The FDA’s Role in Denying Access to Health Care
Sachs — at least in this article — ignores the role of the FDA in causing death and suffering by keeping drugs off the market. When Gilead bought the patent to Sofosbuvir, it was running the risk that the drug would not be approved, or that approval would be delayed so long that the opportunity cost of its initial $11 billion investment would become quite large. Uncertain but potentially large profits after approval may be quite reasonable, given the risk Gilead took on. The FDA itself injects a politicized uncertainty into the drug research, production, and marketing process, and therefore drives up costs.
These costs can appear as death and suffering as well as dollars. The American public tends to think of the FDA as a protector against dangerous side effects, as we saw with Thalidomide decades ago. But how many Americans have died because of lags in approval? A five-year delay in bringing the antibiotic Septra to the US market may have cost 80,000 lives. A lag in the approval of beta blockers may have cost 250,000 lives.1 The FDA’s ban on advertising aspirin as an effective preventer of first heart attacks may have caused the deaths of tens of thousands of Americans every year. But because it’s easy to identify those harmed by side effects, and difficult to identify who might have been saved by earlier introduction of Septra to the marketplace, the FDA tends to be over-conservative in its regulatory process.

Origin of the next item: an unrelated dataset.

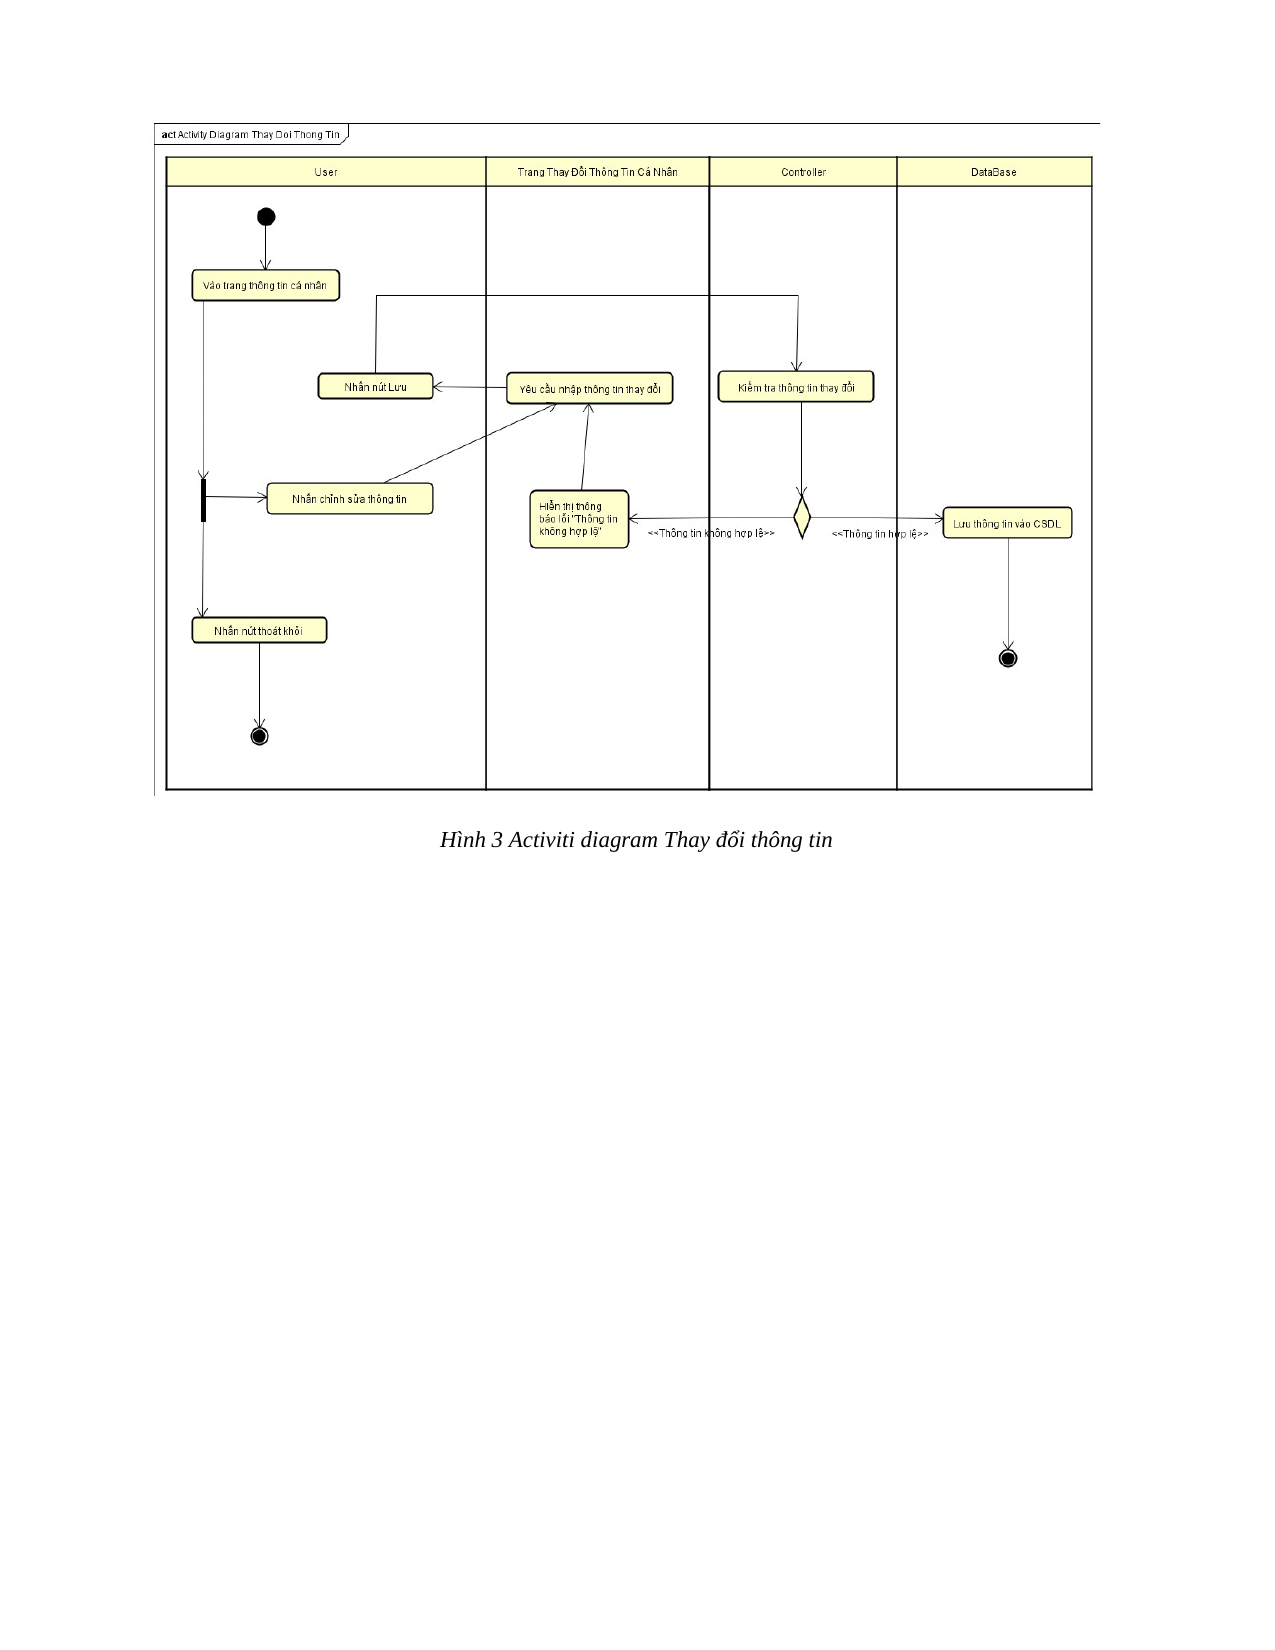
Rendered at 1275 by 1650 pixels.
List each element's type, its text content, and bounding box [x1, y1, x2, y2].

picture [150, 118, 1100, 796]
text Hình 3 Activiti diagram Thay đổi thông tin [150, 826, 1125, 852]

Some Regulation Begets More Regulation
But one of the most interesting features of Sachs’s diatribe against Gilead is how well it tracks with Ludwig von Mises’s explanation of the natural progression of socialism. In “Middle of the Road Policy Leads to Socialism,” Mises points out that a government facing milk shortages from its price controls on milk may add to its initial intervention a second intervention controlling the prices of the factors of production used in milk production, and then — if the government still refuses to acknowledge the fundamental problems of intervention —a third intervention controlling the prices of still other resources. The price system shrinks and is gradually replaced with central planning.
Sachs sees problems with the prices of Gilead’s new drug. And I do too — I don’t think for a minute that the free-market price of Sofosbuvir would be $84,000 per course. But rather than attack the State’s patent laws directly, as well as the costly FDA regulatory process and other interventions, Sachs wants price controls on life-saving drugs. This is a well-traveled path toward socialism, and it does not end well.